But that call is not necessarily being heard, the survey showed. “The Dean of my school is metric and spreadsheet crazy,” read one anonymous response to the survey, which was conducted by the Forum for Responsible Research Metrics, a partnership supported by five UK research agencies that organized the London meeting. The survey found 52 institutions had implemented some measures to promote responsible-metrics principles, but only four had taken what the forum considers to be comprehensive action.
Worldwide, some 450 organizations — including universities, funders and journals — and 12,000 individuals have now signed DORA. On 7 February, seven UK research-funding agencies that together disburse about £3 billion (US$4.1 billion) a year announced that they, too, had signed up. But only 16 UK universities have signed the declaration, says Curry.

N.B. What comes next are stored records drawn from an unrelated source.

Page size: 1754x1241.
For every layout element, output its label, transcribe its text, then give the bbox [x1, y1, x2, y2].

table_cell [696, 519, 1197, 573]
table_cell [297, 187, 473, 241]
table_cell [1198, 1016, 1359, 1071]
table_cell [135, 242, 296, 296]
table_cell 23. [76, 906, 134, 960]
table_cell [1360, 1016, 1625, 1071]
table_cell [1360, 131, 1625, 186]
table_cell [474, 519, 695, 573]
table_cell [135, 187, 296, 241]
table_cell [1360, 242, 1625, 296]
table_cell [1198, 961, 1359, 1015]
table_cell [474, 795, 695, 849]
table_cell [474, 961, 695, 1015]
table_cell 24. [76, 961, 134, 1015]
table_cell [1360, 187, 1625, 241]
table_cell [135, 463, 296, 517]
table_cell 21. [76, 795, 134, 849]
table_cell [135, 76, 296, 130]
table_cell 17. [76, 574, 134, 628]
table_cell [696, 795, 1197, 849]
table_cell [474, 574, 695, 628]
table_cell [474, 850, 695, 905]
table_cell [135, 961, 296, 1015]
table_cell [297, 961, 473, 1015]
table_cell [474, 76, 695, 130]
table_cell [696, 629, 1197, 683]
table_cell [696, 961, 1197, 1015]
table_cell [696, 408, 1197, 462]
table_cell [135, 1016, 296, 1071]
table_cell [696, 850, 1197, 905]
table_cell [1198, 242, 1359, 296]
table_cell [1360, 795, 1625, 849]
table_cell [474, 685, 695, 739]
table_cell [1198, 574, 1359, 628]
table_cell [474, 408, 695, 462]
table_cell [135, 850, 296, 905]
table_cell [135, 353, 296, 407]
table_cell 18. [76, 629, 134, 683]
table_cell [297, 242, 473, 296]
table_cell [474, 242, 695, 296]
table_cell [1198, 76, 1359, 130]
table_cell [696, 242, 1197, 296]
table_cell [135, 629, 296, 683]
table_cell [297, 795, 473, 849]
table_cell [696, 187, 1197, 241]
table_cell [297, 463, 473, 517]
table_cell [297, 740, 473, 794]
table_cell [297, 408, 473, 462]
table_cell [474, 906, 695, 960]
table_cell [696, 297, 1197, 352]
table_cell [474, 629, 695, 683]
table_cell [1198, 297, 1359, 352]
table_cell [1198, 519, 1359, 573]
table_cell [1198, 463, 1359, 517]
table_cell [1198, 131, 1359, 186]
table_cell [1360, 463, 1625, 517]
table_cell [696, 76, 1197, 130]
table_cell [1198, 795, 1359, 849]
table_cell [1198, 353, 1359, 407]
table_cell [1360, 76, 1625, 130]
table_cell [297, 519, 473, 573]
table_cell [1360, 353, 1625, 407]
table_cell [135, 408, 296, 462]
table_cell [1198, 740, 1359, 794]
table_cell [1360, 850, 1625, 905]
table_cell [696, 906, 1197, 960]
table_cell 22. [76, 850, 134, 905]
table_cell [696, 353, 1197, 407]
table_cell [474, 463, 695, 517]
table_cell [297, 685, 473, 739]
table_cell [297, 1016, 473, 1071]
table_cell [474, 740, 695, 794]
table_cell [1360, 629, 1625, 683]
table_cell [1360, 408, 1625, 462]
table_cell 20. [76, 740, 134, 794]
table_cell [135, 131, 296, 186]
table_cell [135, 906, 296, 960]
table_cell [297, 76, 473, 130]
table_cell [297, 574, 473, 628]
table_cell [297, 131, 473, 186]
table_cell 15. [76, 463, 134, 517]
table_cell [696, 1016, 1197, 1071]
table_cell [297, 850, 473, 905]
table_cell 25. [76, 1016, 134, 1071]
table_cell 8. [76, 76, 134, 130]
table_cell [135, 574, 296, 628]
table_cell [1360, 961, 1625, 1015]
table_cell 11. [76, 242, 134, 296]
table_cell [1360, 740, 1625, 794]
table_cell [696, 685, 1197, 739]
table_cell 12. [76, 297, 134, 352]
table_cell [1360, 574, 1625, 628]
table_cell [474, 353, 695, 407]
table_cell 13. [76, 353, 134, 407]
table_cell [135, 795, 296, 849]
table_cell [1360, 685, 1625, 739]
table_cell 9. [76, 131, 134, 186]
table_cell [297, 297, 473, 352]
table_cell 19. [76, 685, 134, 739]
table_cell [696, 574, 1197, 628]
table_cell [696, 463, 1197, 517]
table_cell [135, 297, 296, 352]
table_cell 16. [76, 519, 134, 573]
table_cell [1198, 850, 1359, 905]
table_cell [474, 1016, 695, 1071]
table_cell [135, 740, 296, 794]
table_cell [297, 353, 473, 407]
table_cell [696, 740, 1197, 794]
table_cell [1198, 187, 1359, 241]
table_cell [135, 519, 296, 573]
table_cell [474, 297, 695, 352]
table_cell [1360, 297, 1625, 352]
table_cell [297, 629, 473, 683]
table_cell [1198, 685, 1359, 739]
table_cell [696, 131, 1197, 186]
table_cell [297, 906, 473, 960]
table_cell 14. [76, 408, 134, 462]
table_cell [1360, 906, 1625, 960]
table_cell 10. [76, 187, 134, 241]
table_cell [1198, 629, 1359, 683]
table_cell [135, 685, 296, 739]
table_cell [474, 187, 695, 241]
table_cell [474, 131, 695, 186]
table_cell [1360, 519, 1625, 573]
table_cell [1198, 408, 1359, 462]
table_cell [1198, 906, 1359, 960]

Institutions that have not signed may nevertheless be committed to change, says Elizabeth Gadd, a research-policy manager at Loughborough University, which the forum found has taken comprehensive action. She says that Loughborough considered signing DORA, but that staff felt that the declaration didn’t go far enough. Instead, the university built on a different set of guidelines for using metrics responsibly, called the Leiden Manifesto, which was published in 2015. DORA “is too focused on the misuse of journal metrics in general and the journal impact factor in particular”, says Gadd. “There are many other ways in which metrics can be used irresponsibly.”
Several policies attempt to recognize how publication and citation practices vary across disciplines. “Social scientists do different kinds of work even in the same field and use different kinds of citations,” says Penny Andrews, a research fellow in politics at the University of Leeds.
Loughborough’s policy, says Gadd, allows academic departments to choose the publication indicators they feel are most appropriate. And Glasgow University’s policy states that it will use metrics that are normalized by subject and career stage. Its policy states that it will ask job candidates to describe their best papers and their contributions to them, so interviewers don’t have to rely on proxy indicators.
Although the survey focused on the United Kingdom, researchers around the world are concerned about the abuse of metrics. Curry says he hopes that the survey will prompt renewed interested in DORA and that this will ripple out to other countries. “There are still far too many researchers around the world who have not heard of it,” he says — and some institutes in nations including China reward researchers with financial bonuses if they publish in high-impact-factor journals. “With our new resources we have already started to think about developing and supporting ‘nodes’ in South America, Africa, and Asia,” Curry says.
Many delegates at the meeting say they’d still like to see certain metrics used alongside academic judgment. “I can’t go with the fact that there are not responsible metrics,” says David Sweeney, executive-chair-designate of Research England, which will oversee the block funding of research in English universities from April. He told the meeting that he thinks each institution needs to find a system that works for them.